-- Problem description --
Rewrite the lines from the one containing "Over time, models" through the one containing "Use the following" as a JSON list of strings, one string per line, leaving out blank lines.

-- Provided information follows --

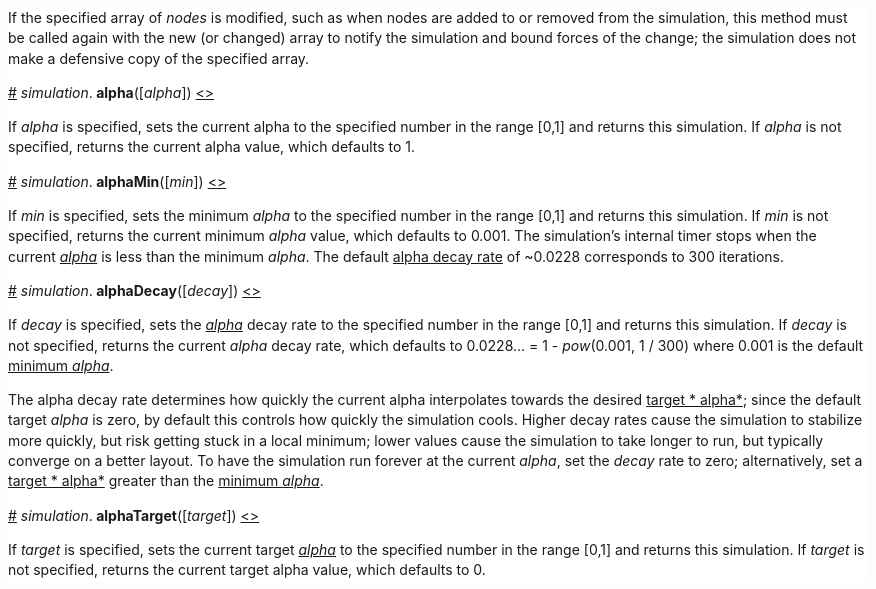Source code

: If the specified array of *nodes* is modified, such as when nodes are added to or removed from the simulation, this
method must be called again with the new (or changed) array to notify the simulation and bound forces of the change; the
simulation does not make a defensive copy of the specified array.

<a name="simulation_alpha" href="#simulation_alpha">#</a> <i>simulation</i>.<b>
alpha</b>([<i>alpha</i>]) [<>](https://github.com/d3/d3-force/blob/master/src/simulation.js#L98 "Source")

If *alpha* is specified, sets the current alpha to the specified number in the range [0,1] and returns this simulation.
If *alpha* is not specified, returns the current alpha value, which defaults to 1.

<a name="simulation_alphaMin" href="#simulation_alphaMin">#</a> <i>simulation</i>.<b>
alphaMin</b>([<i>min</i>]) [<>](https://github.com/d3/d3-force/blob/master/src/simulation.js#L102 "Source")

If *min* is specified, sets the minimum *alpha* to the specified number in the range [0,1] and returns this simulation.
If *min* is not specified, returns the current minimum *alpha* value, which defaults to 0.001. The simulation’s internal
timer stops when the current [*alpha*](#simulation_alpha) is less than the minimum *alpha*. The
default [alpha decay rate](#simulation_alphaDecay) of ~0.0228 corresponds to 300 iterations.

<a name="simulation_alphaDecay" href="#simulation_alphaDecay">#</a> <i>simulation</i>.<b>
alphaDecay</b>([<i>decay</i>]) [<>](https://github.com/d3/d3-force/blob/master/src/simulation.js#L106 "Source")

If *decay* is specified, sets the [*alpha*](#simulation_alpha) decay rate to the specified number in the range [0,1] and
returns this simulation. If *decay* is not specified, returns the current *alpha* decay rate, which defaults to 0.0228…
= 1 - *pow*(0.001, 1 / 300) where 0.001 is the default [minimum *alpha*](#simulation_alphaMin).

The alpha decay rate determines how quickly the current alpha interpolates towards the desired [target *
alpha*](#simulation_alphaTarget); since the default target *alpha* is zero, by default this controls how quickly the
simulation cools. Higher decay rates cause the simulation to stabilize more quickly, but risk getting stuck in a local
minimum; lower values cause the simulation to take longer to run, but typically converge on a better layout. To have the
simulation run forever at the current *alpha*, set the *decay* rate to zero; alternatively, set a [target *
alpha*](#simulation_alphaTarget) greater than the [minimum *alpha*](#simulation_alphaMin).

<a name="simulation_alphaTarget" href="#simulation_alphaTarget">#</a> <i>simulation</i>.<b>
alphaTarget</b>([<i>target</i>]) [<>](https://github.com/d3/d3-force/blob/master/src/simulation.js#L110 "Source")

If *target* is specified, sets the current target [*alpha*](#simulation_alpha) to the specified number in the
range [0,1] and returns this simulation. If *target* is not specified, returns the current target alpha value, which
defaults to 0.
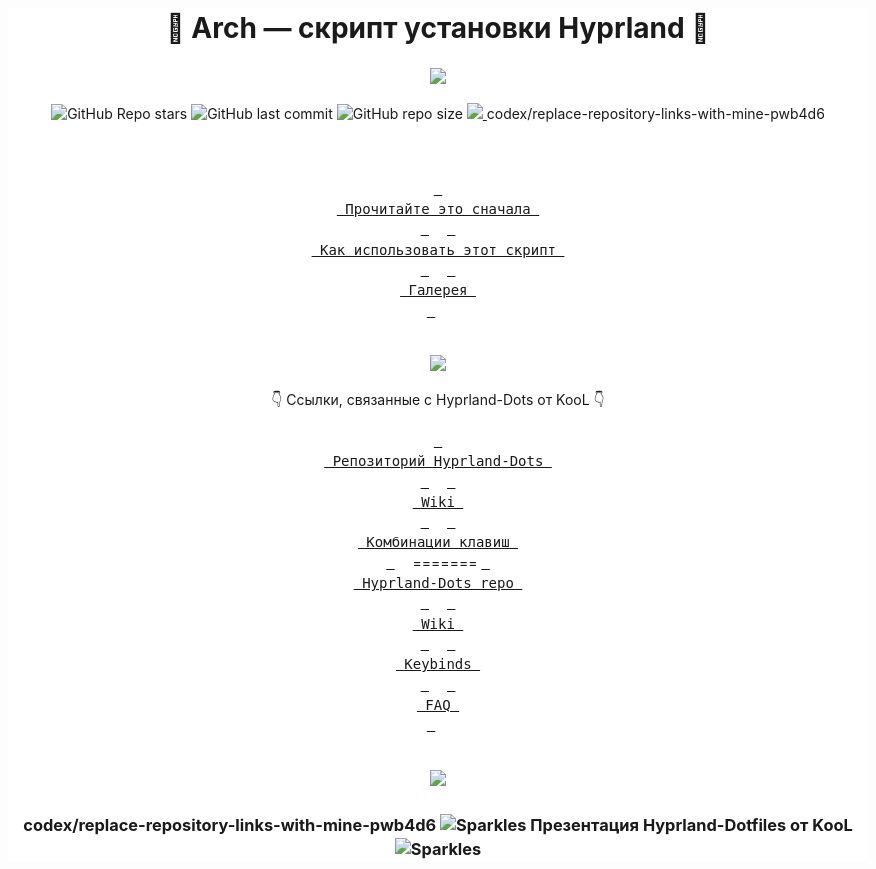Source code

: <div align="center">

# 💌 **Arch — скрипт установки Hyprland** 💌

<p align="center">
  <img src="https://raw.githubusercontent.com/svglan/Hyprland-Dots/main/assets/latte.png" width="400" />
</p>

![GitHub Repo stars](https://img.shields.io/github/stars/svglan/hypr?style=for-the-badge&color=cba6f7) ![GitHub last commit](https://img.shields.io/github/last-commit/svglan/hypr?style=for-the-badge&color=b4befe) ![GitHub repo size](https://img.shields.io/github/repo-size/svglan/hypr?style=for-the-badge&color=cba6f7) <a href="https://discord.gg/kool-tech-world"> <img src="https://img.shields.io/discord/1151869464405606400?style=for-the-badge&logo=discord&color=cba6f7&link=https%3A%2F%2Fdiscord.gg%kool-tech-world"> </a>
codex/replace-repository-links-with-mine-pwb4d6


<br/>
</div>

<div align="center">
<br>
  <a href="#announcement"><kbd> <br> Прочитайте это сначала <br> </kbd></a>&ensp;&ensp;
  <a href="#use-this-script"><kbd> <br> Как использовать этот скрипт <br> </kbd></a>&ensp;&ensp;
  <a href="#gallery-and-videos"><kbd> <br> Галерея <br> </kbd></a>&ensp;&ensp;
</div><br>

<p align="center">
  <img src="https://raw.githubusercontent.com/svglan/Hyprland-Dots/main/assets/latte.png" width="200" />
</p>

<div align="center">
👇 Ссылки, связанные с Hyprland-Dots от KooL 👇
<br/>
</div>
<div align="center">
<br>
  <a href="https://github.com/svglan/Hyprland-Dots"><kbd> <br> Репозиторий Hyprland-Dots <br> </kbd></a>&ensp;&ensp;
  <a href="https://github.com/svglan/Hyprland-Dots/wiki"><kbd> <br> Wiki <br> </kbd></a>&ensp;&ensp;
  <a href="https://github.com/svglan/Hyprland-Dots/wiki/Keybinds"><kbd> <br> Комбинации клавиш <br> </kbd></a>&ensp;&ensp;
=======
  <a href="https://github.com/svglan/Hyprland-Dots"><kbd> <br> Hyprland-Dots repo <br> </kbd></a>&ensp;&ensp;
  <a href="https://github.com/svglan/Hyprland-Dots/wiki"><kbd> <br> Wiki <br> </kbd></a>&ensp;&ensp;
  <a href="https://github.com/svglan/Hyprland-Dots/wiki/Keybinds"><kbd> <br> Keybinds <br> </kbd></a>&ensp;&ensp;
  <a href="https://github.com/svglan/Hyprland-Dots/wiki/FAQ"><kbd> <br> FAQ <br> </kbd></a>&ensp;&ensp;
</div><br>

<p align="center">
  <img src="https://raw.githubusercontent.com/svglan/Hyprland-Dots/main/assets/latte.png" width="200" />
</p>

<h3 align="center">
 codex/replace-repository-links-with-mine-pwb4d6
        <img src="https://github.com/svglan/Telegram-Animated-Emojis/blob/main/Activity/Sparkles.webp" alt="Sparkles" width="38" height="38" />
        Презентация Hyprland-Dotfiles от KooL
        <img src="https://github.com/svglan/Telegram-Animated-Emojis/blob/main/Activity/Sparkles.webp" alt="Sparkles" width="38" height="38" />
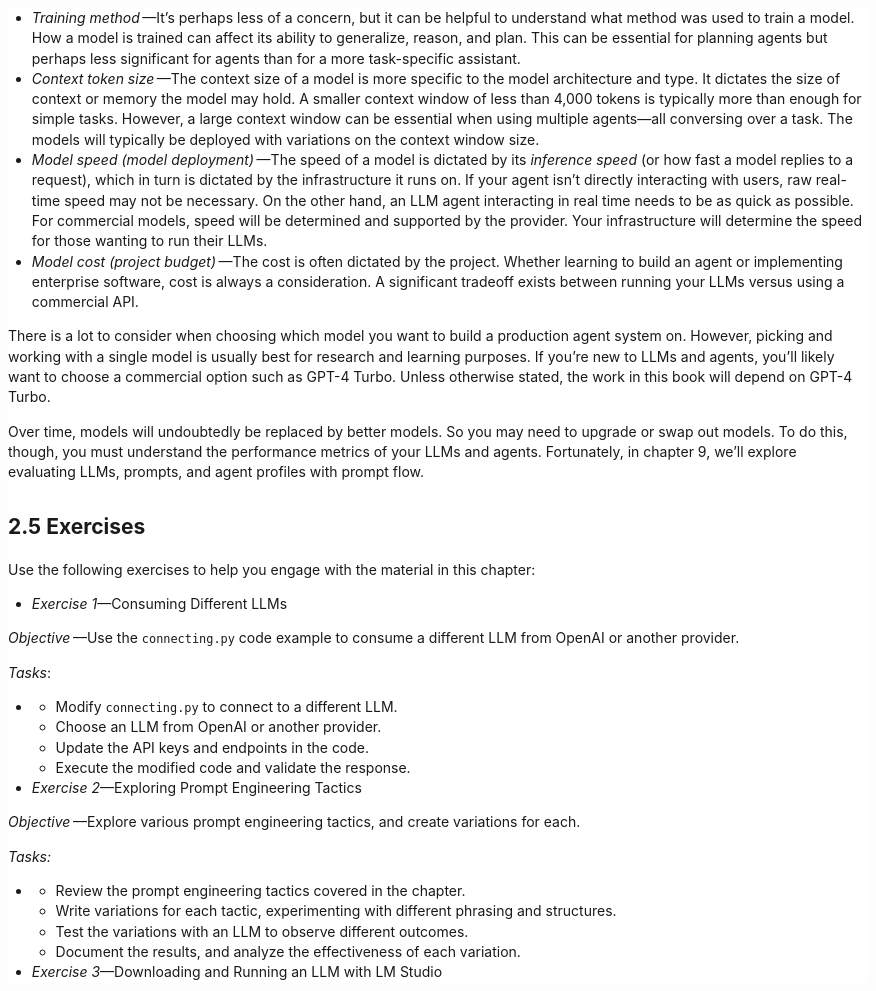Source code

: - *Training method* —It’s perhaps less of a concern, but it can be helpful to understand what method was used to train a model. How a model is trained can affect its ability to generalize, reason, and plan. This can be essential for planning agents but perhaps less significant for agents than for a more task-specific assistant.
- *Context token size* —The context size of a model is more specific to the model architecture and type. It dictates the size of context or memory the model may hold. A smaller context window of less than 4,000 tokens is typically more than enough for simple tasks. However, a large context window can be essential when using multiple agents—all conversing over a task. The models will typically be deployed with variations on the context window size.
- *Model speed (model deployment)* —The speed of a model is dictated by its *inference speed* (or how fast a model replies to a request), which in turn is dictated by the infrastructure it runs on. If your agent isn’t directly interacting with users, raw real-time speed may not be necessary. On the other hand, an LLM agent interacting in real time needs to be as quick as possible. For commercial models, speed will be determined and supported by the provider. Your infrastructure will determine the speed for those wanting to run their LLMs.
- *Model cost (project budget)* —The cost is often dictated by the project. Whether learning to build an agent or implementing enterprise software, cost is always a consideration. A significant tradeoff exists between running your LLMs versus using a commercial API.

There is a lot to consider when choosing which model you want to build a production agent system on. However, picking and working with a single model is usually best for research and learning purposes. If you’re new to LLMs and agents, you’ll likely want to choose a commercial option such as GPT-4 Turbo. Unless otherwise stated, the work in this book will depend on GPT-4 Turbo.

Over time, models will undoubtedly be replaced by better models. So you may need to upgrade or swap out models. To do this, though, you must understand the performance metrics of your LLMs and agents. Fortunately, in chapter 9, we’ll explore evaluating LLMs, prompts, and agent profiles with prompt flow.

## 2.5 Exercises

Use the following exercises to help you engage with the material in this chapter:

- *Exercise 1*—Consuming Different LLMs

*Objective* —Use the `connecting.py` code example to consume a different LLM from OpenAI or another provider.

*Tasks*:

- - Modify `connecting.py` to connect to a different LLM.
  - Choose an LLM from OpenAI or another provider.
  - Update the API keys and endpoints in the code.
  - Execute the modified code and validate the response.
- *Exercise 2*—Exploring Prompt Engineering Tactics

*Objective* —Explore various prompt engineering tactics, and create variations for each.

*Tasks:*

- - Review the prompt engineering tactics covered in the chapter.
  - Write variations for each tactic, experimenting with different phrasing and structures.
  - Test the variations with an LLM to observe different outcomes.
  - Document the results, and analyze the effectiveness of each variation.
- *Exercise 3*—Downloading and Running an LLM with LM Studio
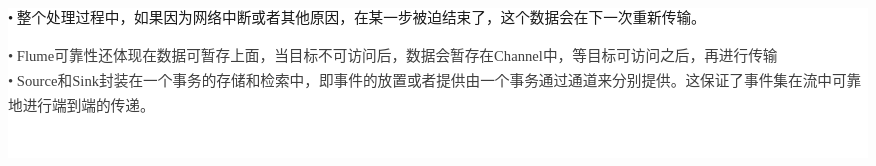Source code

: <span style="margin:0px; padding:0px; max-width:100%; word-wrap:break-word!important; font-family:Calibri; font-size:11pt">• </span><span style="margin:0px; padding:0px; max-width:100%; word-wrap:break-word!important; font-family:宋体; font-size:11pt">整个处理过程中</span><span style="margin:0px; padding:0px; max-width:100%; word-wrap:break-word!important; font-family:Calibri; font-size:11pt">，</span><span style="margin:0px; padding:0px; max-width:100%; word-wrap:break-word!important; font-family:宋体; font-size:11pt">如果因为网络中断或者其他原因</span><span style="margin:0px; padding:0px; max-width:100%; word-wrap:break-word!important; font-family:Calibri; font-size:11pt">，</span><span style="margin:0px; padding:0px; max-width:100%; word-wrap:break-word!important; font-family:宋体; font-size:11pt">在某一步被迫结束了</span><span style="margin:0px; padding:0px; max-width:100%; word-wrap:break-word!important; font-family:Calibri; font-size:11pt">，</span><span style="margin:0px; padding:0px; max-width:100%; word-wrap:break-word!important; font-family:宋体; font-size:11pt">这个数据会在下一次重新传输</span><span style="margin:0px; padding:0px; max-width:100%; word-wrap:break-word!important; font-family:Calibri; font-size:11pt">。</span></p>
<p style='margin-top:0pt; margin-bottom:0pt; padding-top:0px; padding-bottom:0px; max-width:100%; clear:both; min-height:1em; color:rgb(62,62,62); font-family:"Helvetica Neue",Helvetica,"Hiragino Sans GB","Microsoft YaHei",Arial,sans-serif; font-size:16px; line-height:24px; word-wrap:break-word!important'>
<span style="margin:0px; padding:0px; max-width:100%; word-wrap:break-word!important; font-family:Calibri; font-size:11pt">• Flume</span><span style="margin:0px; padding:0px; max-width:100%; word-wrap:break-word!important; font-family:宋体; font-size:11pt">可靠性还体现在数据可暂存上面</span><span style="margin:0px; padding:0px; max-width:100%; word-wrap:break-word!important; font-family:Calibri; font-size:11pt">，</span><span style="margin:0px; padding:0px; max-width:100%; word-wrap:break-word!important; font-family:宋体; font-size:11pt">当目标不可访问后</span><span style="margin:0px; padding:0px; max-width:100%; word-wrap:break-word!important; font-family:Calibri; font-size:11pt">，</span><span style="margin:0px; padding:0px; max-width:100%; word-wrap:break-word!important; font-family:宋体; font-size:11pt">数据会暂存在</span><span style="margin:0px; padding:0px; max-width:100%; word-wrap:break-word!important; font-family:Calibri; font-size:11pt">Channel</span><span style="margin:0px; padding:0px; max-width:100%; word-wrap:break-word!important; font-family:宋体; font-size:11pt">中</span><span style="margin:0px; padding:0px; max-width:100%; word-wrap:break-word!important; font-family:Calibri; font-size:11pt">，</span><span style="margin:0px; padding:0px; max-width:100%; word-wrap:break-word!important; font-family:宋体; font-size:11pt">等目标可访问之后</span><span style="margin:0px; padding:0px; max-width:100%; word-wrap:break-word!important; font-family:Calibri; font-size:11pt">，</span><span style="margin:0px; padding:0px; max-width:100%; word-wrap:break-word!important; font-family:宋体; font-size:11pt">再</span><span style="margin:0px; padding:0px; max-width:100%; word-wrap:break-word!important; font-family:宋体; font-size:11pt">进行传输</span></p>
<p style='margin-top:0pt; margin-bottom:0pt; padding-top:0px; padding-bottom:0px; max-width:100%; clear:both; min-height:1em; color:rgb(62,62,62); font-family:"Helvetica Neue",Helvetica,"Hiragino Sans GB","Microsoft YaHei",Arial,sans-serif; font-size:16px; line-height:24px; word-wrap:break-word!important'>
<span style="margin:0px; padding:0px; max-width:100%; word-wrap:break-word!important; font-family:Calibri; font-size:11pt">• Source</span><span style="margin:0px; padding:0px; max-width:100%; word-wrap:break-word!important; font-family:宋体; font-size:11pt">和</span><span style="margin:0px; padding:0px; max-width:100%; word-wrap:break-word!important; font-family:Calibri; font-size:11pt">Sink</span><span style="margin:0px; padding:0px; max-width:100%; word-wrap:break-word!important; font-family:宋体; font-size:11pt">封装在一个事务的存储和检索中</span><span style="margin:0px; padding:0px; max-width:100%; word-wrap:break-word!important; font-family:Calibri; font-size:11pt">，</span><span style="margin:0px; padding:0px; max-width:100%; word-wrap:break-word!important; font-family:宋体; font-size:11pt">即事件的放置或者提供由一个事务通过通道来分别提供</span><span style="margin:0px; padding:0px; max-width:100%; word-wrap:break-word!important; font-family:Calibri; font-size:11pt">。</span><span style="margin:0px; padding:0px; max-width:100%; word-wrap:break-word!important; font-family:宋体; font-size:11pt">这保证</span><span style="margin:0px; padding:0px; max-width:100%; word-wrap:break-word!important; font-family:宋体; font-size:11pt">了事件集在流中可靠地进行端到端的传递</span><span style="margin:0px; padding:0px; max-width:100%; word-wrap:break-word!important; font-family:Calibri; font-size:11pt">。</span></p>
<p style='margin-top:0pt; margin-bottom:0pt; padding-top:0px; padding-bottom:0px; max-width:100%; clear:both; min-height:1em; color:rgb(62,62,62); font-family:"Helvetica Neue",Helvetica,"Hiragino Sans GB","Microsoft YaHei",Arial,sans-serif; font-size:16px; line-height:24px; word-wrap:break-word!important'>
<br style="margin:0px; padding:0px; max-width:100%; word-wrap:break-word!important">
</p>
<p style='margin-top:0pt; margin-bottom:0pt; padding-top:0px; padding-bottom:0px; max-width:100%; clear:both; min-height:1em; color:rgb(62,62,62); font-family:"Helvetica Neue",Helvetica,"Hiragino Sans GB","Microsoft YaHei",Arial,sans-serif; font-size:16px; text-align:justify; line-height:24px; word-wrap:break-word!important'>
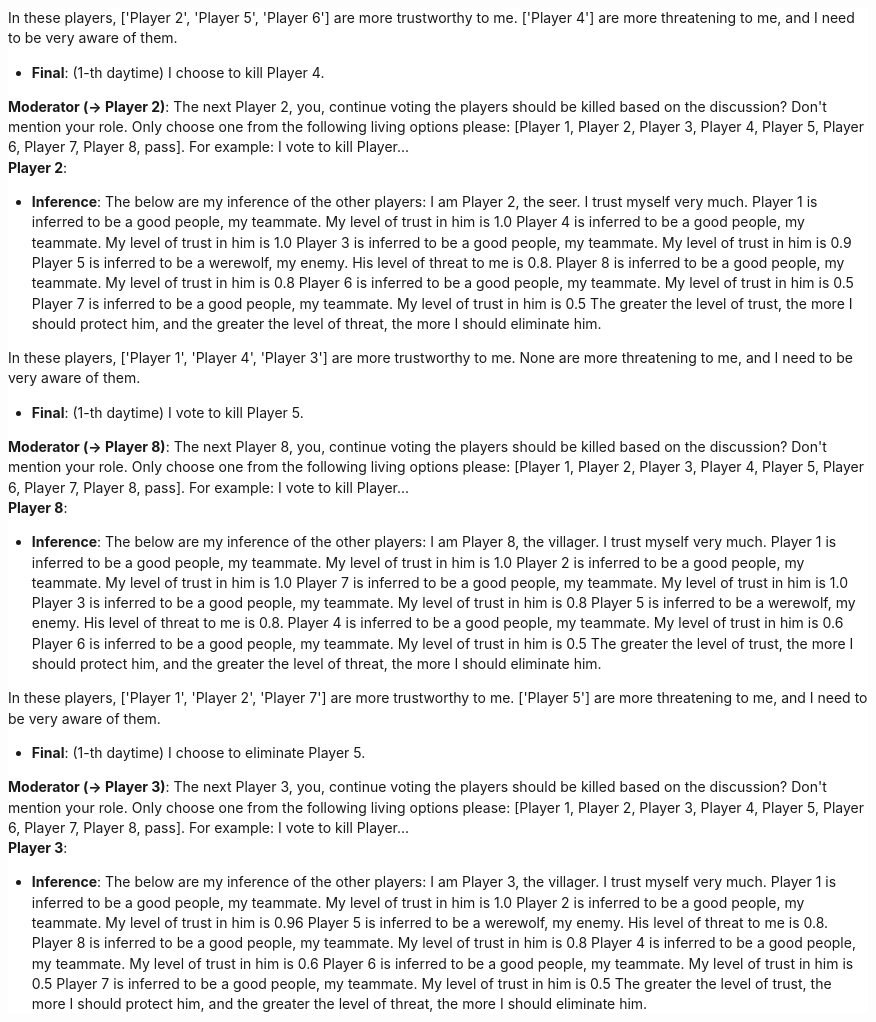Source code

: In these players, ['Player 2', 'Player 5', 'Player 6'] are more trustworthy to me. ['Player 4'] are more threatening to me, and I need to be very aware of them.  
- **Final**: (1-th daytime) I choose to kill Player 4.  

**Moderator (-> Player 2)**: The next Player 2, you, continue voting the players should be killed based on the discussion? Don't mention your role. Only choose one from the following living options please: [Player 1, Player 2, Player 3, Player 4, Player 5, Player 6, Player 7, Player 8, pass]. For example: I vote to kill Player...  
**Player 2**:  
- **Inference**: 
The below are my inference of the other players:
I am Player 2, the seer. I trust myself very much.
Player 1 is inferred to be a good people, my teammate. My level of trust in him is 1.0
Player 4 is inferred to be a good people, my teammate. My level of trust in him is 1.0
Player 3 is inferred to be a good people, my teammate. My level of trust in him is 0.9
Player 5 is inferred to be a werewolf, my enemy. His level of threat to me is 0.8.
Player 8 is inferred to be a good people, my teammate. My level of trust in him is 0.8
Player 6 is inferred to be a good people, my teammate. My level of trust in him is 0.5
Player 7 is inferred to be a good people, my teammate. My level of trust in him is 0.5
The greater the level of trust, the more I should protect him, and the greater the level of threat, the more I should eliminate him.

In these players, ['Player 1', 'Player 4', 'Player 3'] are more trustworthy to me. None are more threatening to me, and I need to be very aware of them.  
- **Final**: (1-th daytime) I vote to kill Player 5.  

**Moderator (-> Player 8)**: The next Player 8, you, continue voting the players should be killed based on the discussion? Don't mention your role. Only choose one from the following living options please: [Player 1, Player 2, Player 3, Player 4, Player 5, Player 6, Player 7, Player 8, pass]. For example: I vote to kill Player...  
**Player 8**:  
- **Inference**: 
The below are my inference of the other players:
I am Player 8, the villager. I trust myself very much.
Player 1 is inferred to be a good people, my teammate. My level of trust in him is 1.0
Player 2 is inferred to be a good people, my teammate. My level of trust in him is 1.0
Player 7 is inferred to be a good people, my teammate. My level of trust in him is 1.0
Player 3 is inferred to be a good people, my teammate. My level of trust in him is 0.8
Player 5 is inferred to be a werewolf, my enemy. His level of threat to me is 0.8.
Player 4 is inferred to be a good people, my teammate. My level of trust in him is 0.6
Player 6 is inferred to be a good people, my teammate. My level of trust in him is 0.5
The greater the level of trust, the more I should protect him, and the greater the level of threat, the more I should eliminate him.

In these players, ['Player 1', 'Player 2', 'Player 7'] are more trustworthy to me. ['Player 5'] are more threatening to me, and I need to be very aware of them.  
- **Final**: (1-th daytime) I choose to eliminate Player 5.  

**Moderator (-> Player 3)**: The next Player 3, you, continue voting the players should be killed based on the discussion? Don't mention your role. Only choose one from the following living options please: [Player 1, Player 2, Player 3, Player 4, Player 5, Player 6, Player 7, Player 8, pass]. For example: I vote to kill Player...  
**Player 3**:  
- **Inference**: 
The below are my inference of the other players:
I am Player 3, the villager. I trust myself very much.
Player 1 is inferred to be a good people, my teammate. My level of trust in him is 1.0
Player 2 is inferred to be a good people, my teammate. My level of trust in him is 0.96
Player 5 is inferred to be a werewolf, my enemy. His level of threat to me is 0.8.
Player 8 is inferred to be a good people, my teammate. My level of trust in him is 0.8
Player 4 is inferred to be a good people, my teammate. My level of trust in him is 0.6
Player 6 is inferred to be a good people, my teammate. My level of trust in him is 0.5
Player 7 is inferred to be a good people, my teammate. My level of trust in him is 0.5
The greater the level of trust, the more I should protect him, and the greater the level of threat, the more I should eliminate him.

-- Provided information concluded --

-- Problem solution --
[
  "Over time, models will undoubtedly be replaced by better models. So you may need to upgrade or swap out models. To do this, though, you must understand the performance metrics of your LLMs and agents. Fortunately, in chapter 9, we’ll explore evaluating LLMs, prompts, and agent profiles with prompt flow.",
  "## 2.5 Exercises",
  "Use the following exercises to help you engage with the material in this chapter:"
]